(Records from a collection)
==*==

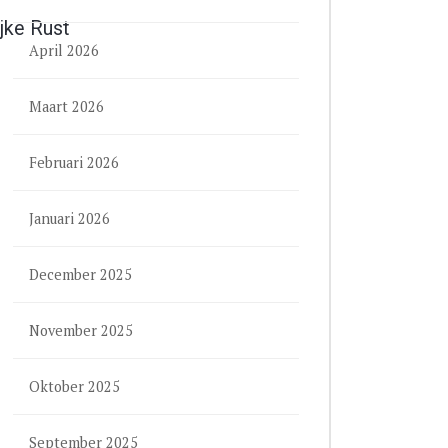
ijke Rust
April 2026
Maart 2026
Februari 2026
Januari 2026
December 2025
November 2025
Oktober 2025
September 2025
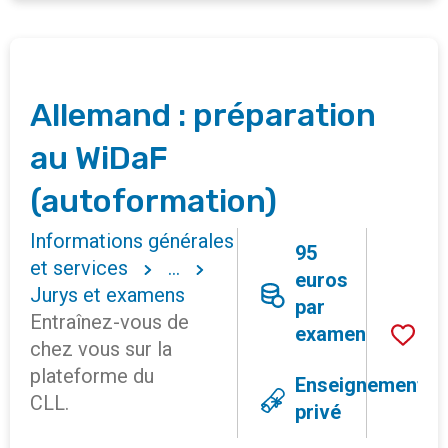
Allemand : préparation
au WiDaF
(autoformation)
Informations générales
95
et services
...
euros
Jurys et examens
par
Entraînez-vous de
examen
chez vous sur la
plateforme du
Enseignement
CLL.
privé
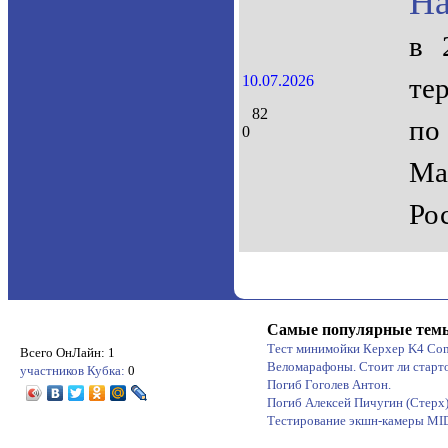
На
в 
10.07.2026
те
82
по
0
Ма
Ро
Самые популярные тем
Тест минимойки Керхер K4 Co
Всего ОнЛайн: 1
Веломарафоны. Стоит ли старт
участников Кубка:
0
Погиб Гоголев Антон.
Погиб Алексей Пичугин (Стерх
Тестирование экшн-камеры M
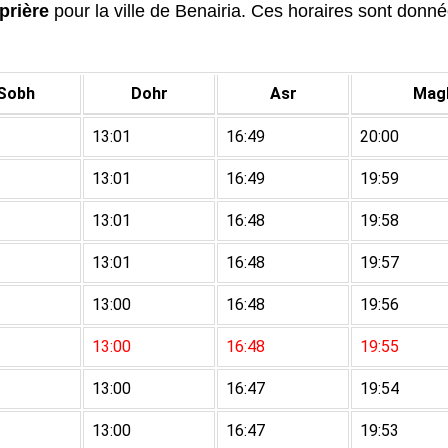
prière
pour la ville de Benairia. Ces horaires sont données
Sobh
Dohr
Asr
Magh
13:01
16:49
20:00
13:01
16:49
19:59
13:01
16:48
19:58
13:01
16:48
19:57
13:00
16:48
19:56
13:00
16:48
19:55
13:00
16:47
19:54
13:00
16:47
19:53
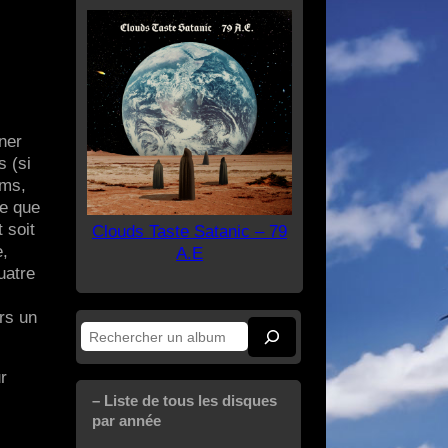
ner
s (si
ums,
ce que
 soit
Clouds Taste Satanic – 79
e,
A.E
uatre
ers un
Rechercher
r
– Liste de tous les disques
par année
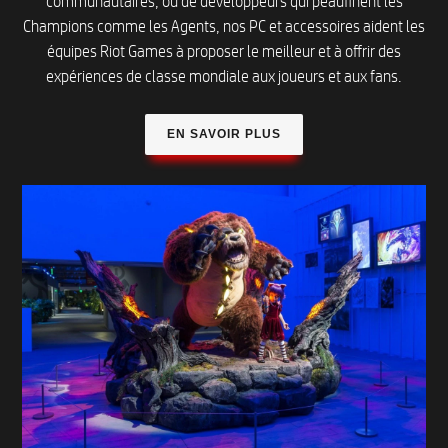
communautaires, ou de développeurs qui peaufinent les
Champions comme les Agents, nos PC et accessoires aident les
équipes Riot Games à proposer le meilleur et à offrir des
expériences de classe mondiale aux joueurs et aux fans.
EN SAVOIR PLUS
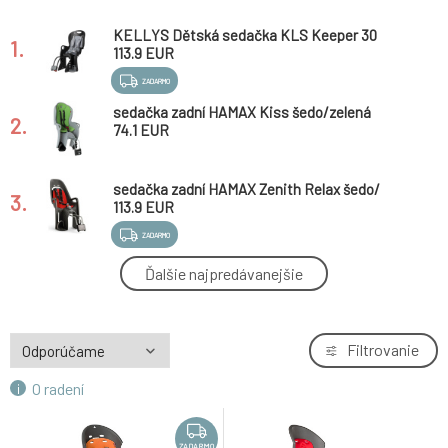
KELLYS Dětská sedačka KLS Keeper 30
1.
113.9 EUR
ZADARMO
sedačka zadní HAMAX Kiss šedo/zelená
2.
74.1 EUR
sedačka zadní HAMAX Zenith Relax šedo/
3.
červená
113.9 EUR
ZADARMO
sedačka zadní HAMAX Amiga šedo/červená
Ďalšie najpredávanejšie
4.
88.1 EUR
sedačka zadní HAMAX Siesta new
Filtrovanie
5.
šedo/oranžová
101.2 EUR
O radení
ZADARMO
ZADARMO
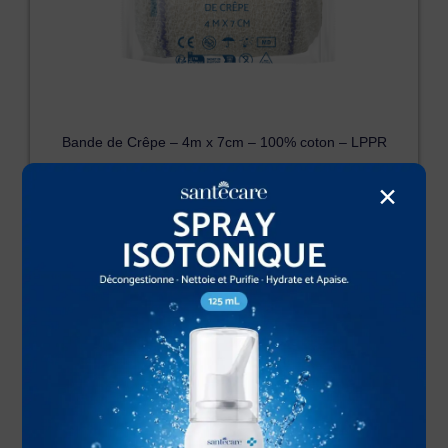
Bande de Crêpe – 4m x 7cm – 100% coton – LPPR
×
A partir de
0,36
€
Livraison officine 72h :
12-13 Août 2026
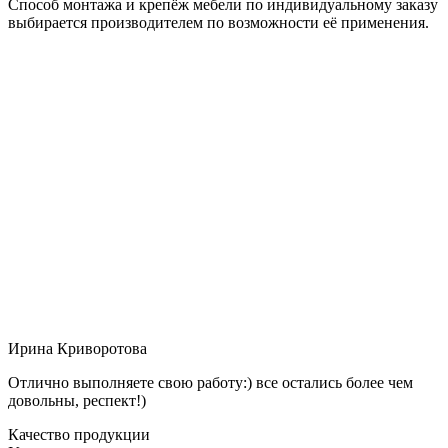
Способ монтажа и крепёж мебели по индивидуальному заказу
выбирается производителем по возможности её применения.
Ирина Криворотова
Отлично выполняете свою работу:) все остались более чем
довольны, респект!)
Качество продукции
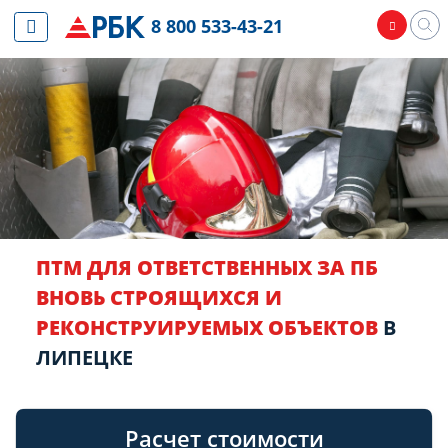
8 800 533-43-21
ПТМ ДЛЯ ОТВЕТСТВЕННЫХ ЗА ПБ
ВНОВЬ СТРОЯЩИХСЯ И
РЕКОНСТРУИРУЕМЫХ ОБЪЕКТОВ
В
ЛИПЕЦКЕ
Расчет стоимости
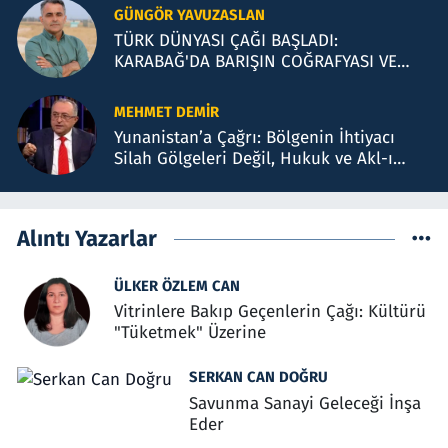
GÜNGÖR YAVUZASLAN
TÜRK DÜNYASI ÇAĞI BAŞLADI:
KARABAĞ'DA BARIŞIN COĞRAFYASI VE
BAKÜ TEMASLARI
MEHMET DEMIR
Yunanistan’a Çağrı: Bölgenin İhtiyacı
Silah Gölgeleri Değil, Hukuk ve Akl-ı
Selimdir
Alıntı Yazarlar
ÜLKER ÖZLEM CAN
Vitrinlere Bakıp Geçenlerin Çağı: Kültürü
"Tüketmek" Üzerine
SERKAN CAN DOĞRU
Savunma Sanayi Geleceği İnşa
Eder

==*==

Looking at the records above, which lines contain "Погиб"? Copy those lines.

**WORKED SOLUTION**
Погиб Гоголев Антон.
Погиб Алексей Пичугин (Стерх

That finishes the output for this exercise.